Prior to 1.4, DataFrame.withColumn() supports adding a column only. The column will always be added as a new column with its specified name in the result DataFrame even if there may be any existing columns of the same name. Since 1.4, DataFrame.withColumn() supports adding a column of a different name from names of all existing columns or replacing existing columns of the same name.

Note that this change is only for Scala API, not for PySpark and SparkR.

Upgrading from Spark SQL 1.0-1.2 to 1.3

In Spark 1.3 we removed the “Alpha” label from Spark SQL and as part of this did a cleanup of the available APIs. From Spark 1.3 onwards, Spark SQL will provide binary compatibility with other releases in the 1.X series. This compatibility guarantee excludes APIs that are explicitly marked as unstable (i.e., DeveloperAPI or Experimental).

Rename of SchemaRDD to DataFrame

The largest change that users will notice when upgrading to Spark SQL 1.3 is that SchemaRDD has been renamed to DataFrame. This is primarily because DataFrames no longer inherit from RDD directly, but instead provide most of the functionality that RDDs provide though their own implementation. DataFrames can still be converted to RDDs by calling the .rdd method.

In Scala, there is a type alias from SchemaRDD to DataFrame to provide source compatibility for some use cases. It is still recommended that users update their code to use DataFrame instead. Java and Python users will need to update their code.

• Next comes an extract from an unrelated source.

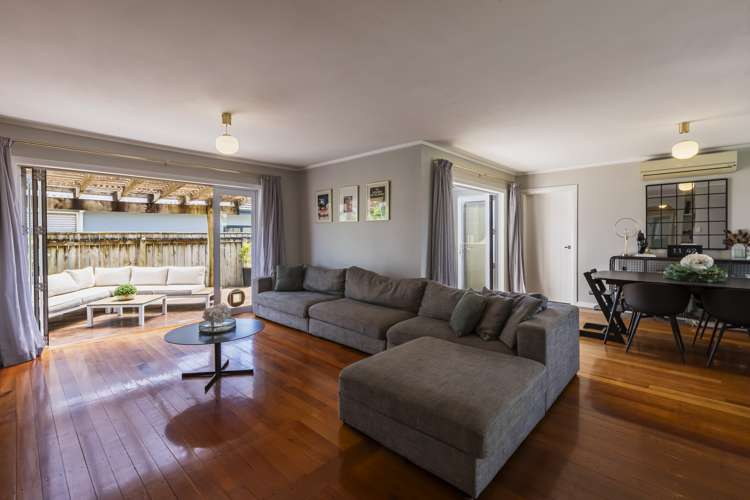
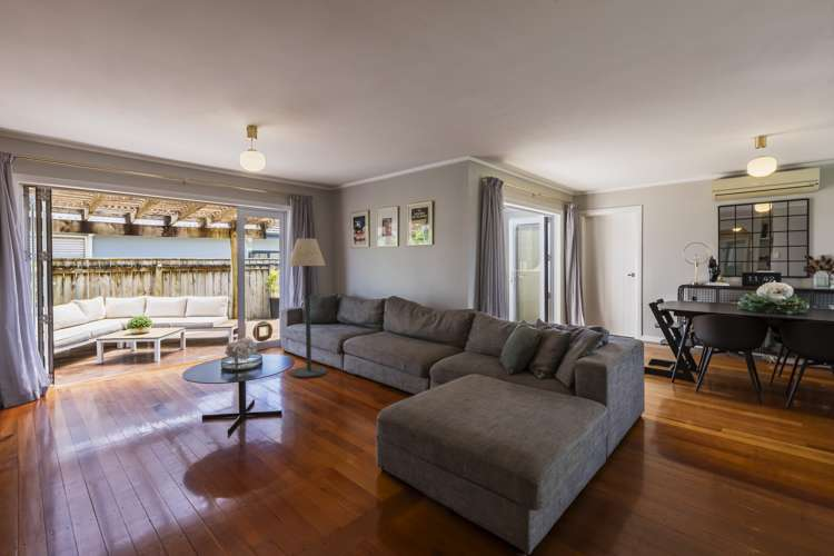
+ floor lamp [288,237,328,379]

Unification of the Java and Scala APIs

Prior to Spark 1.3 there were separate Java compatible classes (JavaSQLContext and JavaSchemaRDD) that mirrored the Scala API. In Spark 1.3 the Java API and Scala API have been unified. Users of either language should use SQLContext and DataFrame. In general these classes try to use types that are usable from both languages (i.e. Array instead of language-specific collections). In some cases where no common type exists (e.g., for passing in closures or Maps) function overloading is used instead.

Additionally, the Java specific types API has been removed. Users of both Scala and Java should use the classes present in org.apache.spark.sql.types to describe schema programmatically.

Isolation of Implicit Conversions and Removal of dsl Package (Scala-only)

Many of the code examples prior to Spark 1.3 started with import sqlContext._, which brought all of the functions from sqlContext into scope. In Spark 1.3 we have isolated the implicit conversions for converting RDDs into DataFrames into an object inside of the SQLContext. Users should now write import sqlContext.implicits._.

Additionally, the implicit conversions now only augment RDDs that are composed of Products (i.e., case classes or tuples) with a method toDF, instead of applying automatically.

When using function inside of the DSL (now replaced with the DataFrame API) users used to import org.apache.spark.sql.catalyst.dsl. Instead the public dataframe functions API should be used: import org.apache.spark.sql.functions._.

Removal of the type aliases in org.apache.spark.sql for DataType (Scala-only)

Spark 1.3 removes the type aliases that were present in the base sql package for DataType. Users should instead import the classes in org.apache.spark.sql.types

UDF Registration Moved to sqlContext.udf (Java & Scala)

Functions that are used to register UDFs, either for use in the DataFrame DSL or SQL, have been moved into the udf object in SQLContext.

sqlContext.udf.register("strLen", (s: String) => s.length())
sqlContext.udf().register("strLen", (String s) -> s.length(), DataTypes.IntegerType);

Python UDF registration is unchanged.

Python DataTypes No Longer Singletons

When using DataTypes in Python you will need to construct them (i.e. StringType()) instead of referencing a singleton.